Since Marissa Mayer became chief executive of Yahoo, she has been working hard to get the Internet pioneer off its deathbed and make it an innovator once again.
She started with free food and new smartphones for every employee, borrowing from the playbook of Google, her employer until last year. Now, though, Yahoo has made a surprise move: abolishing its work-at-home policy and ordering everyone to work in the office.
A memo explaining the policy change, from the company's human resources department, says face-to-face interaction among employees fosters a more collaborative culture - a hallmark of Google's approach to its business.
In trying to get back on track, Yahoo is taking on one of the country's biggest workplace issues: whether the ability to work from home, and other flexible arrangements, leads to greater productivity or inhibits innovation and collaboration.

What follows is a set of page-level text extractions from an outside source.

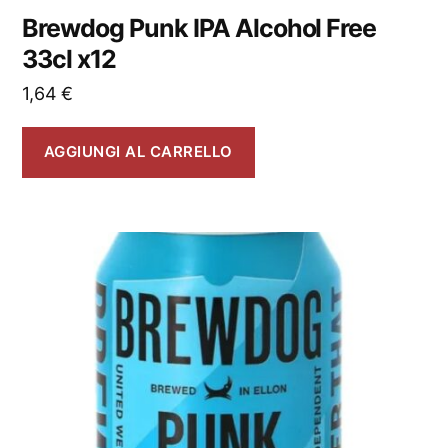
Brewdog Punk IPA Alcohol Free
33cl x12
1,64
€
AGGIUNGI AL CARRELLO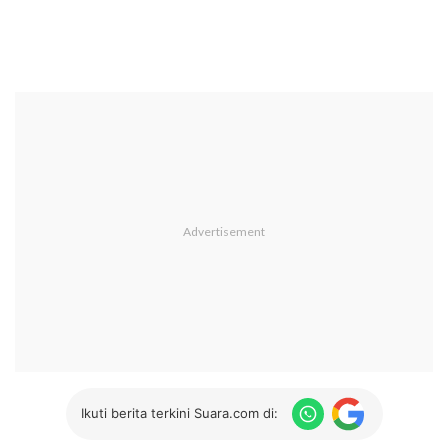
Ikuti berita terkini Suara.com di: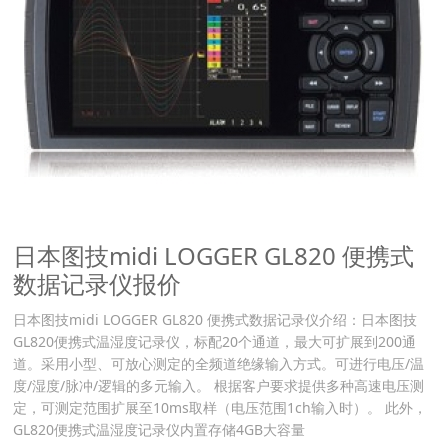
日本图技midi LOGGER GL820 便携式
数据记录仪报价
日本图技midi LOGGER GL820 便携式数据记录仪介绍：日本图技
GL820便携式温湿度记录仪，标配20个通道，最大可扩展到200通
道。采用小型、可放心测定的全频道绝缘输入方式。可进行电压/温
度/湿度/脉冲/逻辑的多元输入。 根据客户要求提供多种高速电压测
定，可测定范围扩展至10ms取样（电压范围1ch输入时）。 此外，
GL820便携式温湿度记录仪内置存储4GB大容量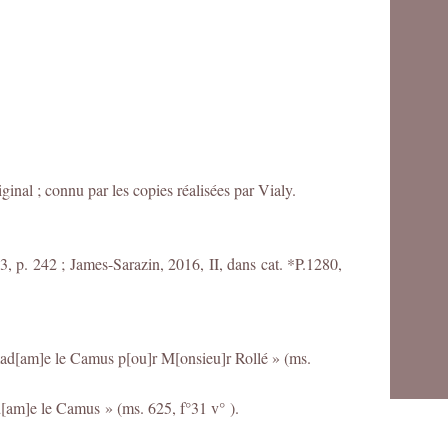
inal ; connu par les copies réalisées par Vialy.
, p. 242 ; James-Sarazin, 2016, II, dans cat. *P.1280,
 mad[am]e le Camus p[ou]r M[onsieu]r Rollé » (ms.
d[am]e le Camus » (ms. 625, f°31 v° ).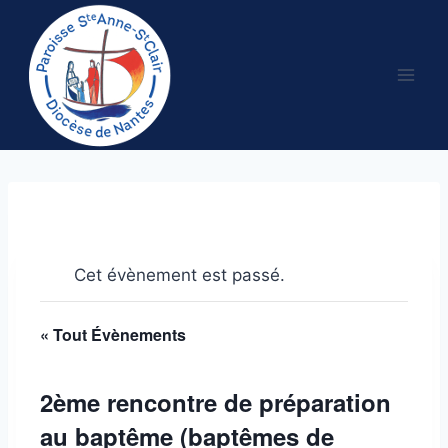
Aller
au
contenu
Cet évènement est passé.
« Tout Évènements
2ème rencontre de préparation
au baptême (baptêmes de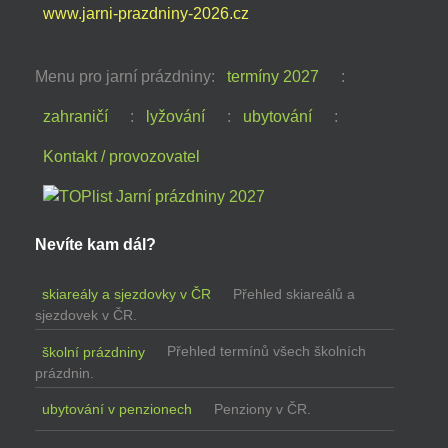
www.jarni-prazdniny-2026.cz
Menu pro jarní prázdniny:
termíny 2027
:
zahraničí
:
lyžování
:
ubytování
:
Kontakt / provozovatel
Nevíte kam dál?
skiareály a sjezdovky v ČR
Přehled skiareálů a
sjezdovek v ČR.
školní prázdniny
Přehled termínů všech školních
prázdnin.
ubytování v penzionech
Penziony v ČR.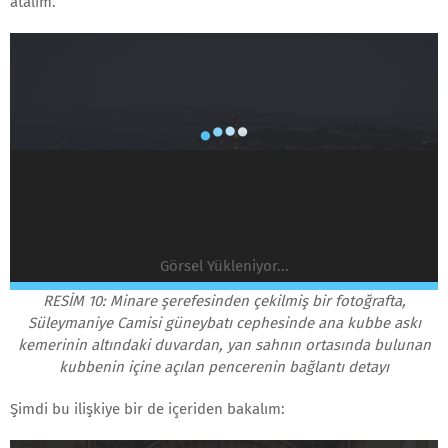
atalım.
Görsel Yükleniyor...
RESİM 10: Minare şerefesinden çekilmiş bir fotoğrafta,
Süleymaniye Camisi güneybatı cephesinde ana kubbe askı
kemerinin altındaki duvardan, yan sahnın ortasında bulunan
kubbenin içine açılan pencerenin bağlantı detayı
Şimdi bu ilişkiye bir de içeriden bakalım: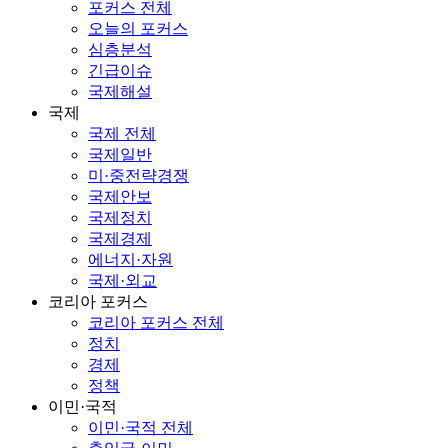
포커스 전체
오늘의 포커스
심층분석
긴급이슈
국제해설
국제
국제 전체
국제일반
미·중전략경쟁
국제안보
국제정치
국제경제
에너지·자원
국제·외교
코리아 포커스
코리아 포커스 전체
정치
경제
정책
이민·국적
이민·국적 전체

Across the country, companies like Aetna, Booz Allen Hamilton and Zappos.com are confronting these trade-offs as they compete to attract and retain the best employees.
Employees, especially younger ones, expect to be able to work remotely, analysts say.
Studies show that people who work at home are significantly more productive but less innovative, said John Sullivan, who runs a human resource advisory firm.
Reflecting these tensions, Yahoo's policy change has unleashed a storm of criticism from advocates for workplace flexibility who say it is a retrograde approach, particularly for those who care for young children or aging parents outside of work.
Their dismay is heightened by the fact that they hoped Mayer, who became chief executive at 37 while pregnant with her first child, would make the business world more hospitable for working parents.